Have you ever noticed that your favorite constellation is not always visible in the night sky? For example, the belt of Orion the Hunter is easy to spot in the winter, but nowhere to be seen in the summer. Where do the stars go? The short answer is that they are still out there shining during the day when you can’t see them.

To understand, remember that the earth rotates on its axis every day, while revolving around the sun every year and you can only see the constellations at night, when your part of the earth is facing away from the sun.

As the Earth orbits around the Sun, constellations move slowly to the west over the course of a year and we see different parts of the sky at night because, as the seasons change, we are looking in a different direction in space. From our spot on earth, the stars appear to rise in the east, cross the sky, then set in the west.

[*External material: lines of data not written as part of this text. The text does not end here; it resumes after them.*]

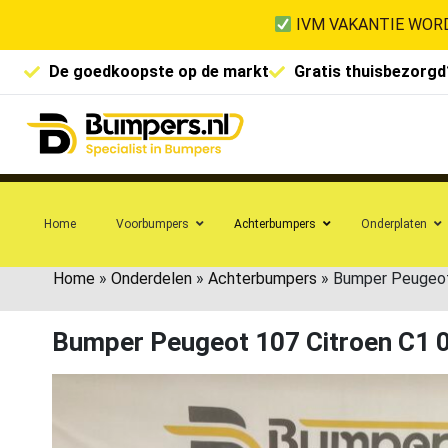
IVM VAKANTIE WORD
De goedkoopste op de markt
Gratis thuisbezorgd
Home
Voorbumpers
Achterbumpers
Onderplaten
Home
»
Onderdelen
»
Achterbumpers
»
Bumper Peugeot
Bumper Peugeot 107 Citroen C1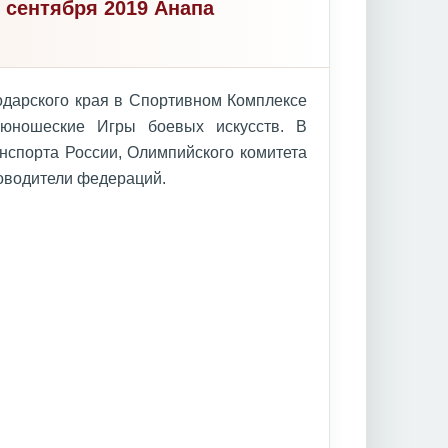
 сентября 2019 Анапа
нодарского края в Спортивном Комплексе
 юношеские Игры боевых искусств. В
нспорта России, Олимпийского комитета
ководители федераций.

It is like riding on a merry-go-round that takes a year to complete one revolution. As you ride around, you see different parts of the amusement park (universe) pass before our eyes. The part of the universe that we can see depends on which direction the earth is facing at night and where we are in space as the earth orbits the sun.

You have to wait until late summer to see my favorite constellation Delphinus the Dolphin. Greek mythology states that a dolphin was sent by the sea god Poseidon to find Amphitrite, the mermaid he wanted to marry. Visit Name a Star to dedicate a star for a loved one in your favorite constellation.

As our earth whirls through space around the sun, its motions cause night and day and the four seasons. According to our clocks, there are 24 hours in a day, however the earth actually turns on its axis every 23 hours 56 minutes. That 4 minute difference causes the stars to rise and set 4 minutes earlier every night. After a year, we are back where we began 365 days earlier with the same stars returning for our next trip around the sun.